LG in Haiphong, Vietnam
Der Energieberater der Aktion Deutschland lernt Energie sparen legte viel Wert auf die Feststellung, dass aus vielen eingesparten Kleinbeiträgen am Ende des Jahres ein großer Betrag wird. Bei meinem Interview, dass ich mit Heinz-Dieter Speidel, Techn. Product Manager ISP bei LG Electronics Deutschland GmbH, geführt habe, hatte mich interessiert, ob Heimanwender bei einem Monitor für den Einsatz am PC andere Anforderungen an Energiespareffekte stellen, als z.B. ein Unternehmen bei einem Großbildmonitor für die Werbung. Schließlich ist die Monitorpalette bei LG sehr weit gefasst, sie umfasst Bildschirmdiagonalen von 17″ bis zu 52″ für die unterschiedlichsten Anwendungsbereiche. Nicht unerwartet stellte Herr Speidel zunächst die Unterschiede heraus:
Hier sehe ich zwei ganz unterschiedliche Sichtweisen. Großunternehmen, die Tausende von Monitoren im Einsatz haben, nehmen aus Kostengründen den Energieverbrauch der Geräte viel sensibler wahr, als ein Heimanwender. Bei den Unternehmen wird durch den Einsatz energieeffizienter Geräte eine Menge an Stromkosten gespart, auch und speziell bei Großbildmonitoren.

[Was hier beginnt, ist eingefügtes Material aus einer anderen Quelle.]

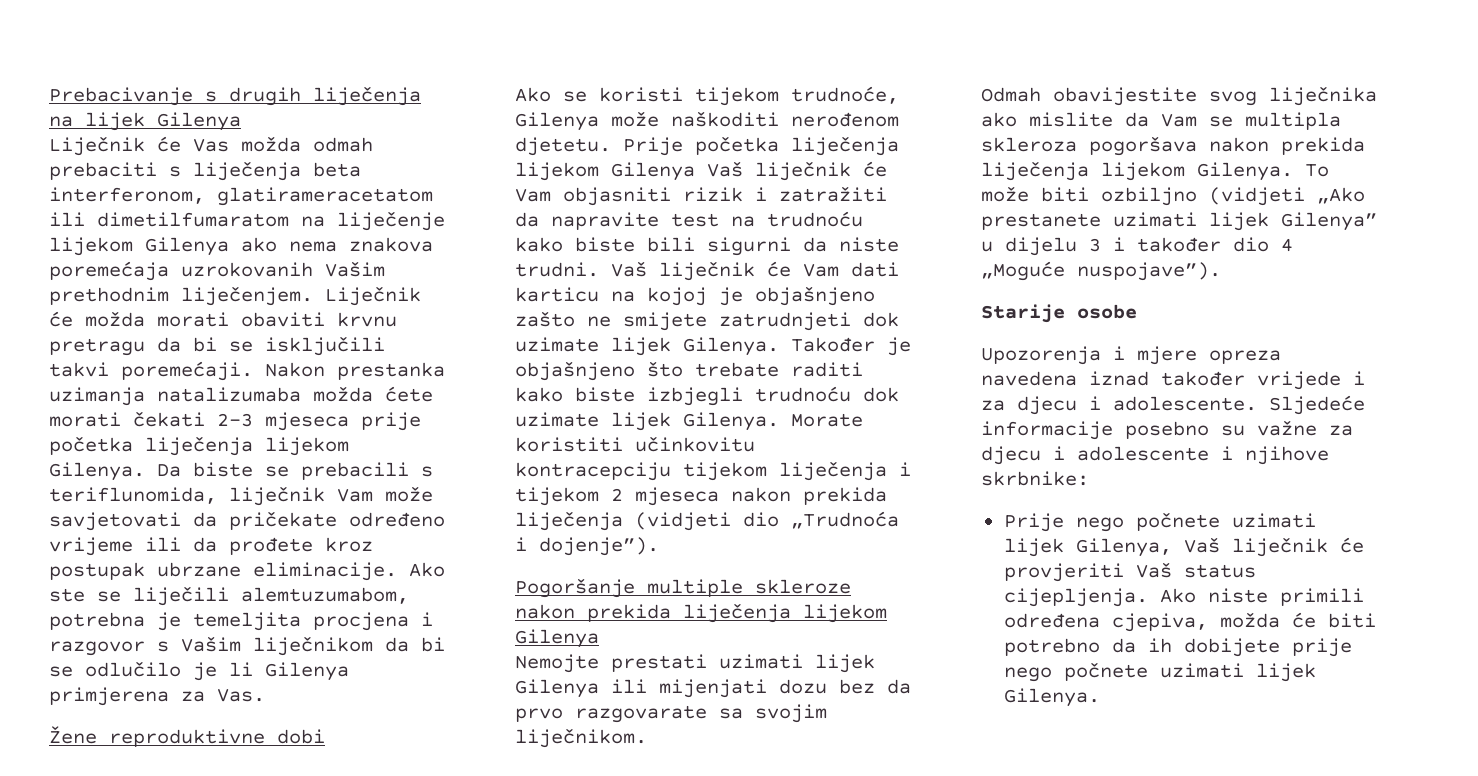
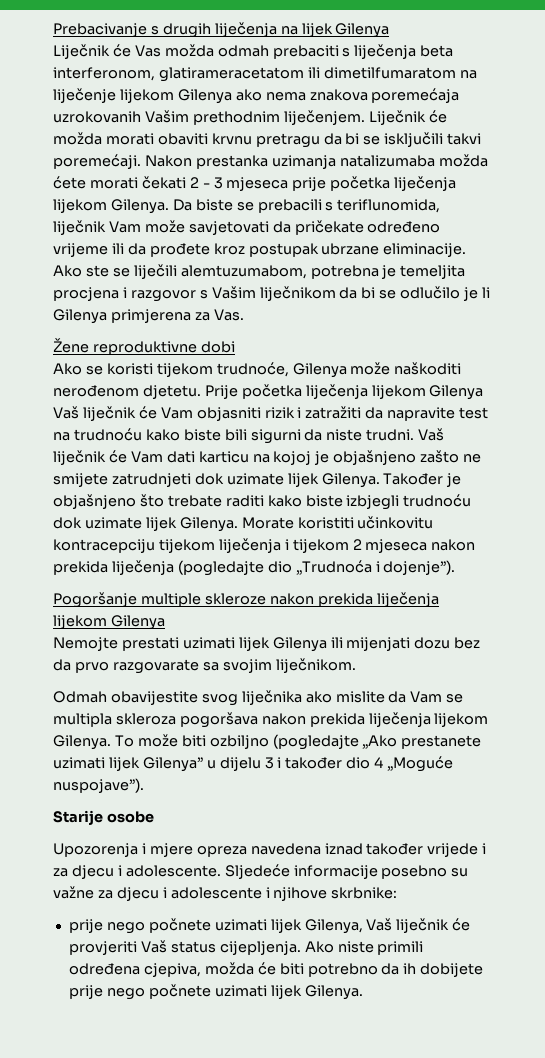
[217,413,253,427] 2-3 -> [189,177,223,189] 2 - 3
[635,512,731,531] (vidjeti -> [177,560,264,576] (pogledajte
[1209,187,1305,206] (vidjeti -> [272,734,359,750] (pogledajte
[1003,513,1064,532] Prije -> [68,919,103,933] prije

Sieht man sich dagegen die Energiebilanz eines Privathaushaltes an, wo vielleicht ein bis zwei Geräte stehen, dann sieht die Sache auf den ersten Blick anders aus. Hier spielt der Monitor im Vergleich zu anderen Haushaltsgeräten eine eher untergeordnete Rolle, da er auch nicht 24 Stunden am Tag genutzt wird.
Wir waren aber einer Meinung, dass neben dem Kostenfaktor, der natürlich bei Großunternehmen und auch in Haushalten in unterschiedlichem Maße eine wichtige Rolle spielt, der schonende Umgang mit den Ressourcen ebenfalls ein Antrieb zum Energie sparen ist. Der erreichte absolute Betrag tritt dabei sogar in den Hintergrund – nur aus vielen Steinchen kann ein großer Berg werden.